We are crafting generally-applicable molecular tools for precise control of cell physiology, genome engineering, epigenetic remodeling, and gene transcription. Recent tools made by the Zhou lab include CiDER for DNA modifications, CaRROT for optical control of CRISPR-Cas9 activity, Sunbody/ Moonbody for optical control of nanobody and moonbody, and caffebody for chemogenetic control of biological activities with caffeine. (Physiol Rev ’22; Sci Adv '23; JACS '17 & '20; Curr Opin in Physiology, '21).
Expanding chemogenetic tools
3B. Novel chemically-inducible dimerization (CID) systems. We are also exploring novel chemogenetic approaches with designer GPCRs and chemically-induced proximity (CIP), as well as modular engineering approaches to control antibody-like protein scaffolds or protein binders for conditional control over endogenous proteins. Recent tools developed by the lab include cpRAPID, ChemoID, Chessbody, COSMO, and SAMBA as novel chemical dimerizers. (J Mol Biol '20; Adv Sci '21). see selected publications
4. Synthetic Immunology and Precision Immunotherapy
Programmable control over biologics and 'living' drugs.
Our ultimate goal is to integrate molecular tools from the bench into biologics, antibody-based drugs, and therapeutic immune cells to enable precision immunotherapy, in which the dose, location and duration of both innate and adaptive immune responses can be tailored according to each patient's need. We have multiple patents licensed to achieve this goal.
We are also interested in designing synthetic genetic circuits for therapeutic applications. We are building genetic circuits in therapeutic modalities to generate smart biologics and chimeric antigen receptor T or NK cells (CAR-T and CAR-NK based cellular immunotherapy) for the treatment of human diseases, including cancer, autoimmune disorders and neurodegenerative diseases (Nat Rev Bioeng '23; Trends in Genetics '22; Curr Opin in Biotech '21; Clinical & Translational Medicine '22; CDTM '22) .
--------------------
PROBLEMS TO SOLVE >>
**A)** List the tools that the research overview names as novel chemical dimerizers.
**B)** Pick up the research overview on molecular tools and immunotherapy after its final sentence and continue it.
The data that follow come from a different source.
--------------------
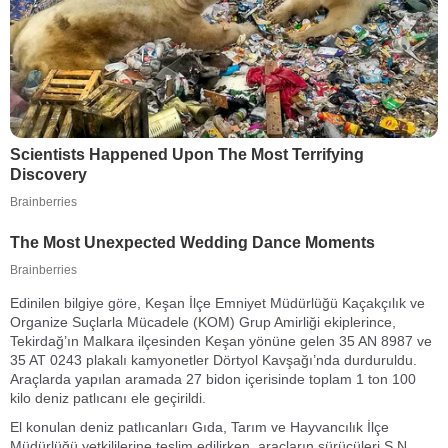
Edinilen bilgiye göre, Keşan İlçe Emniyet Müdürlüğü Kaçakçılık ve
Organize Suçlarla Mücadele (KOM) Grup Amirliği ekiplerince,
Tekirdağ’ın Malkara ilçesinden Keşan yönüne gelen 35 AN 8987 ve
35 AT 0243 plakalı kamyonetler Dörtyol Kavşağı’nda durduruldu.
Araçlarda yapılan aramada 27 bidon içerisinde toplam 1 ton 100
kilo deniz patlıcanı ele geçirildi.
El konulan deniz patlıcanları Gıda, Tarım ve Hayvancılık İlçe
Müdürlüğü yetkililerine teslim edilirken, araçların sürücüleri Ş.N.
--------------------
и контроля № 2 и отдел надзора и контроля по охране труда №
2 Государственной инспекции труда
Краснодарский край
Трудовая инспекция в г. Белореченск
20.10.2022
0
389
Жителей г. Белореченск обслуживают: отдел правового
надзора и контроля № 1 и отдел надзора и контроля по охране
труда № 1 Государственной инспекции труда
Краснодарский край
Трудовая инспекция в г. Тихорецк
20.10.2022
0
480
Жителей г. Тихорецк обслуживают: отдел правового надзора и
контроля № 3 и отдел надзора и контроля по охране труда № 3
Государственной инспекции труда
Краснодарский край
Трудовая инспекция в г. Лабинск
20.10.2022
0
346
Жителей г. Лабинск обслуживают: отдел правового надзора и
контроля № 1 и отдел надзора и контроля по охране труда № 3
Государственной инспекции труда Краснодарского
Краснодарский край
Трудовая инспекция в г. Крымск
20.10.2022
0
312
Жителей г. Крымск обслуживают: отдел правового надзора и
--------------------
TASK RESULTS >>
**A)** cpRAPID, ChemoID, Chessbody, COSMO, SAMBA

**B)**
A number of technologies from the Zhou lab have been licensed to biotech and pharmaceutic companies to pursue their ultimate medical applications (Nat Rev Bioeng '23; Nat Commun '23; Nat Nanotech '21; Adv Sci '21; ACS Synth Biol '18; Adv Biol '21).
5. Transcriptional and epigenetic regulation in health and disease
We are dedicated to unraveling the intricate connections between epigenetic pathways, transcription factors (NFAT/TFEB/TFE3), and their implications in tumorigenesis. Specifically, our investigations delve into the roles of transcription factors such as NFAT (Cell Chem Biol '19), TFE3 and epigenetic modulators, including non-coding RNAs (Nat Cell Biol '17, DNA methyltransferases (DNMT; Nature Genetics '22), and Ten-eleven Translocation (TET) enzymes (Nature Aging '23).
Meanwhile, we aim to develop novel therapeutics targeting these pivotal molecules to treat cancer (breast cancer, glioblastoma, renal cell carcinoa, leukemia and lymphoma) and immunoinflammatory disorders (Seminars in Cancer Biology '22).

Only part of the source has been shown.